Calculating Probabilities of Mutually Exclusive Events in Infinite Series

[Somefantastik]

I'm having trouble picking apart this summation:

$$\sum$$$$^{inf}_{n=1}$$ P(E)*P(1-p)$$^{n-1}$$; where p = P(E) + P(F)

I know I need to use the identity of a geometrical series when |r| < 1 : 1/(1-r)

I'm getting $$P(E)/(1-(P(E)+P(F))$$

But I need to be getting P(E)/((P(E)+P(F));

The entire problem is

Let E & F be mutually exclusive events in the sample space of an experiment. Suppose that the exp is repeated until either event E or F occurs. What does the sample space of hte new super experiment look like? Show that the probability of event E before event F is P(E)/(P(E)+P(F)).

 

[HallsofIvy]

I'm having trouble picking apart this summation:

$$\sum$$$$^{inf}_{n=1}$$ P(E)*P(1-p)$$^{n-1}$$; where p = P(E) + P(F)

That's a bit confusing. If p= P(E)- P(F), then what is just P by itself? Asuming your terms are just A(1-p)^n-1, then I would be inclined to first change the summation index: let i= n-1 so this becomes
[tex\\sum_{i=0}^\infty A(1-p)^i[/tex]
That sum is, of course,
$$\frac{A}{1- (1-p)}= \frac{A}{p}= \frac{P(E)*P}{P(E)+ P(F)}$$
because 1-(1-p)= p. I can't say more because I am still not sure what "P" is.

I know I need to use the identity of a geometrical series when |r| < 1 : 1/(1-r)

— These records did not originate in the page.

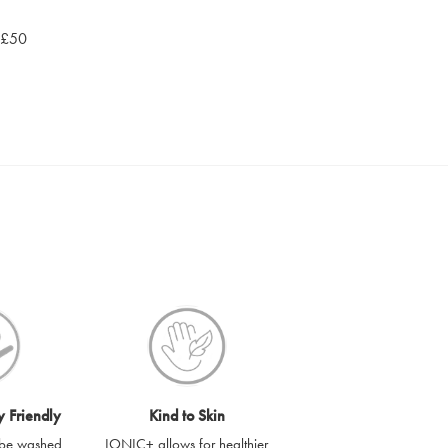
r £50
y Friendly
Kind to Skin
be washed
IONIC+ allows for healthier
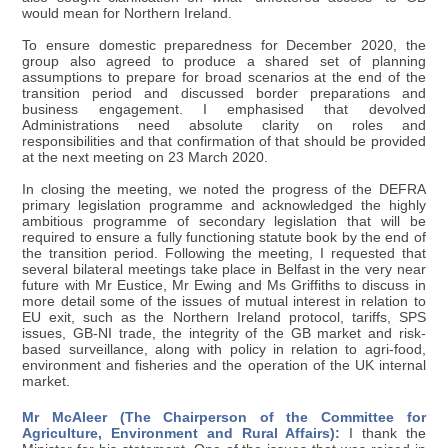
would mean for Northern Ireland.
To ensure domestic preparedness for December 2020, the
group also agreed to produce a shared set of planning
assumptions to prepare for broad scenarios at the end of the
transition period and discussed border preparations and
business engagement. I emphasised that devolved
Administrations need absolute clarity on roles and
responsibilities and that confirmation of that should be provided
at the next meeting on 23 March 2020.
In closing the meeting, we noted the progress of the DEFRA
primary legislation programme and acknowledged the highly
ambitious programme of secondary legislation that will be
required to ensure a fully functioning statute book by the end of
the transition period. Following the meeting, I requested that
several bilateral meetings take place in Belfast in the very near
future with Mr Eustice, Mr Ewing and Ms Griffiths to discuss in
more detail some of the issues of mutual interest in relation to
EU exit, such as the Northern Ireland protocol, tariffs, SPS
issues, GB-NI trade, the integrity of the GB market and risk-
based surveillance, along with policy in relation to agri-food,
environment and fisheries and the operation of the UK internal
market.
Mr McAleer (The Chairperson of the Committee for
Agriculture, Environment and Rural Affairs):
I thank the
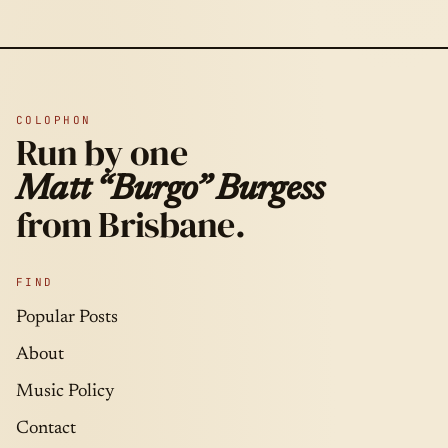
COLOPHON
Run by one
Matt “Burgo” Burgess
from Brisbane.
FIND
Popular Posts
About
Music Policy
Contact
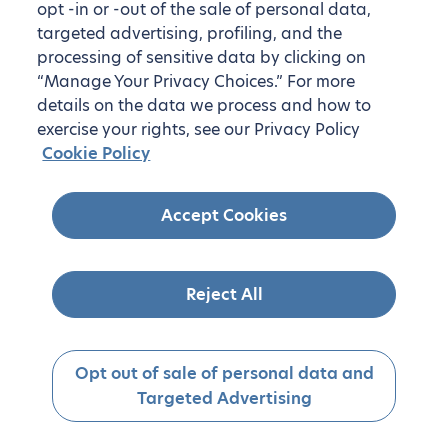
opt -in or -out of the sale of personal data,
targeted advertising, profiling, and the
processing of sensitive data by clicking on
“Manage Your Privacy Choices.” For more
details on the data we process and how to
exercise your rights, see our Privacy Policy
Cookie Policy
Accept Cookies
Reject All
Opt out of sale of personal data and
Targeted Advertising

I'm getting $$P(E)/(1-(P(E)+P(F))$$

But I need to be getting P(E)/((P(E)+P(F));

The entire problem is

Let E & F be mutually exclusive events in the sample space of an experiment. Suppose that the exp is repeated until either event E or F occurs. What does the sample space of hte new super experiment look like? Show that the probability of event E before event F is P(E)/(P(E)+P(F)).

 

[Somefantastik]

Its a probability question, so P(1-p) is just the probability that p has not occurred yet, where p = P(E U F). Since E,F are mutually exclusive, can say p = P(E) + P(F).

 

[Somefantastik]

But you pretty much answered my question...naturally it was a mistake in arithmetic. Thanks for helping me with that...sometimes one gets so wrapped up in the global outcome of the problem and loses track of the little details.